To many, email scams have become a joke. Sitcoms have throwaway punchlines that reference a character getting an email from a rich uncle in Nigeria, or some friend needing funds to get home from an overseas trip. One of these scams may not at first seem to be amusing, as it threatens the recipient’s life, but if read further, proves to be quite the drama.
Upon accessing their inbox to find an email with the subject: “Please read this it can be the most important information in your life,” the target opens the message to discover that there has been an evil plot taking shape to do them in. While this email is completely a scam, it is entertaining enough to review here, if only to show how creative cybercriminals can be.
The email itself informs the recipient that the sender, a professional hitman, has been hired to execute them. According to the email, this order was passed to the contract killer because the recipient’s “activity causes trouble to a particular person.” However, after studying the target, the hitman has had a change of heart and is therefore offering the target a chance to save themselves--something that will blackball the hitman and ruin the reputation built on twelve years of successful contracts.
The recipient then learns that the hitman was looking to get out of the game anyway, and so this offers a mutually beneficial solution. For 0.5 Bitcoin (worth well over $5000), instead of carrying out the kill, the assassin will instead turn over the name of the person who hired them, along with incriminating evidence to bring to the police. Of course, the hitman warns, the target should not go immediately to the police, as their investigation would take longer than the two days the target has to accept the arrangement.
Finally, the hitman promises to make contact again once the funds have been transferred, and apologizes for their career, stating:
“I really regret that you became my prey.”

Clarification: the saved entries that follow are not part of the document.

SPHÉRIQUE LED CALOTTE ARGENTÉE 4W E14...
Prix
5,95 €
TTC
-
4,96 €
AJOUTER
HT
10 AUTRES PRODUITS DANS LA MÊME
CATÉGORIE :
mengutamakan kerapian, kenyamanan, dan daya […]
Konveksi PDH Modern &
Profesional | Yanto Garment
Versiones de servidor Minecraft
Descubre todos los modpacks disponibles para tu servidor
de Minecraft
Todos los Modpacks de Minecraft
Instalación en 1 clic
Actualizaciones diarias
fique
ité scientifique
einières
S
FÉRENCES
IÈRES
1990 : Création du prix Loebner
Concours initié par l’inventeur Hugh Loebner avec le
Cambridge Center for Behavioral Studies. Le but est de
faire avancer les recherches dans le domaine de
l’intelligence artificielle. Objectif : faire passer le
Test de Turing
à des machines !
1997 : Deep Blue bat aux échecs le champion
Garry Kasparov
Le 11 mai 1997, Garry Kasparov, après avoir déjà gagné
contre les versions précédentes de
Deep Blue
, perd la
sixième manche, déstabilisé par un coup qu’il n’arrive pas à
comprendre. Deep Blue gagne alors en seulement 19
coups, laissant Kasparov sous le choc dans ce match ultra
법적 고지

Despite (or perhaps due to) the letter reading like the synopsis of a summertime Hollywood blockbuster, the scammer responsible has yet to collect any funds in the online wallet they provide in their letter. Of course, this may also be in part because of the demand of the 0.5 Bitcoin, which isn’t exactly pocket change.
Now that you know this, don’t be the first to hand over a few thousand dollars for an empty threat. Instead, if you happen to receive one of these emails, mark it as spam. This will help teach the spam filters that this is an unwanted email, and might help to keep it from reaching someone else’s inbox.